Na denúncia, o MP aponta um suposto pagamento de propina aos ex-auxiliares do Governo João Azevêdo, Tibério Limeira e Pollyanna Werton, além de pagamentos indevidos a ex-diretores do Hospital Padre Zé e servidores da Secretaria de Desenvolvimento Humano do Estado.
“Mercadoria”, “quilograma”, “encomenda” e “documentos” seriam alguns dos termos usados para fazer referência aos pagamentos, conforme o MP.
Mas a tese sustentada pelo Gaeco não se resume aos supostos repasses indevidos. Os investigadores apontaram também falhas na fiscalização e execução do Programa Prato Cheio, o que teria contribuído para os desvios. Desde a contratação das empresas até a falta de acompanhamento na distribuição dos alimentos.
No período compreendido entre 2021 e 2023 foram firmados 14 (quatorze) Termos de Colaboração para o Programa Prato Cheio, com vigência de até 06 meses, totalizando recursos liberados de R$ 21.124.000,00 (vinte e um milhões e cento e vinte e quatro mil reais), abrangendo ações nos municípios de João Pessoa, Guarabira, Campina Grande, Pombal e Cajazeiras.
“Nota-se uma prevalência/hegemonia das empresas vinculadas a KILDENN TADEU como fornecedoras dos itens ligados ao programa PRATO CHEIO – ALGUMAS INCLUSIVE CRIADAS NO ANO DE PARTICIPAÇÃO -, cujo montante total (apenas nos mencionados Termos de Colaboração) alcançou o montante de R$ 18.424.000,00 (dezoito milhões e quatrocentos e vinte e quatro mil reais)”, relata a denúncia.
Em uma outra denúncia o Gaeco aponta desvios superiores a R$ 10 milhões no programa do Governo estadual.
Outro lado
Durante o julgamento os advogados dos investigados Tibério Limeira, Pollyanna Werton e padre Egídio de Carvalho pediram a nulidade do procedimento e o não recebimento da denúncia.
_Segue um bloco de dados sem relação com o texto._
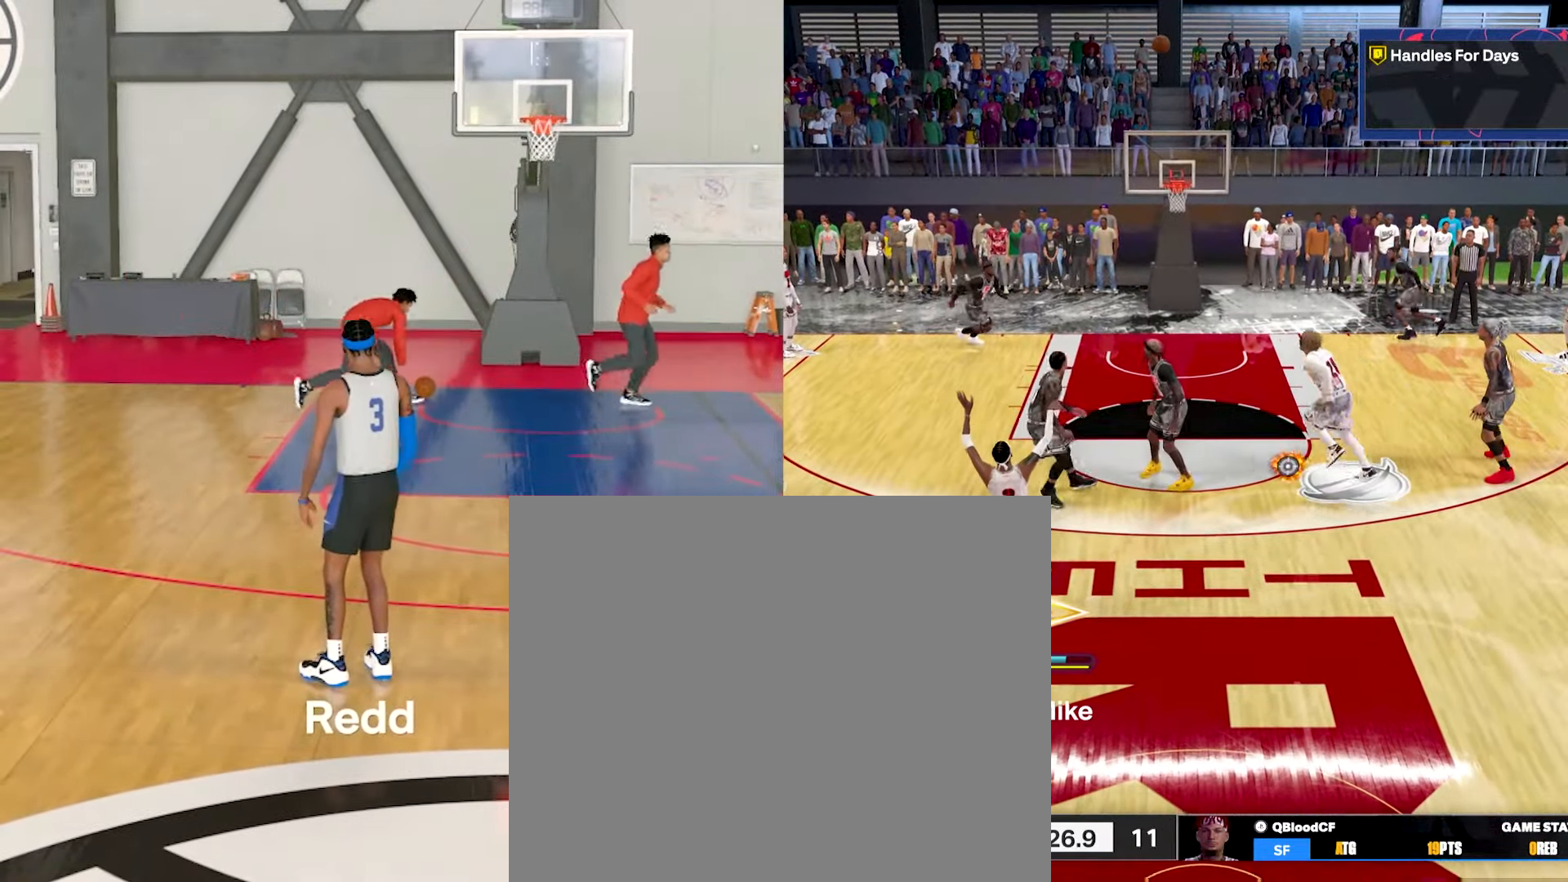
{"buttons": ["R2"], "left_stick": "up-right", "right_stick": "center", "events": [[67, "left_stick", "up-right"]]}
Eles alegaram cerceamento de defesa e possíveis vícios no armazenamento de provas.
As defesas também questionaram que a denúncia não tinha a assinatura do procurador geral de justiça, tese refutada pelo relator e demais membros do TJ. Eles lembraram que a legislação possibilita a delegação da atuação do PGJ para grupos especializados do Ministério Público – como é o caso do Gaeco.
Os advogados de Pollyanna Werton também afirmaram que ela irá provar ser inocente no decorrer do processo. A defesa de Tibério não se manifestou após o recebimento da denúncia, mas na época em que ela foi apresenta ele considerou que os elementos apresentados pelo MP são frágeis.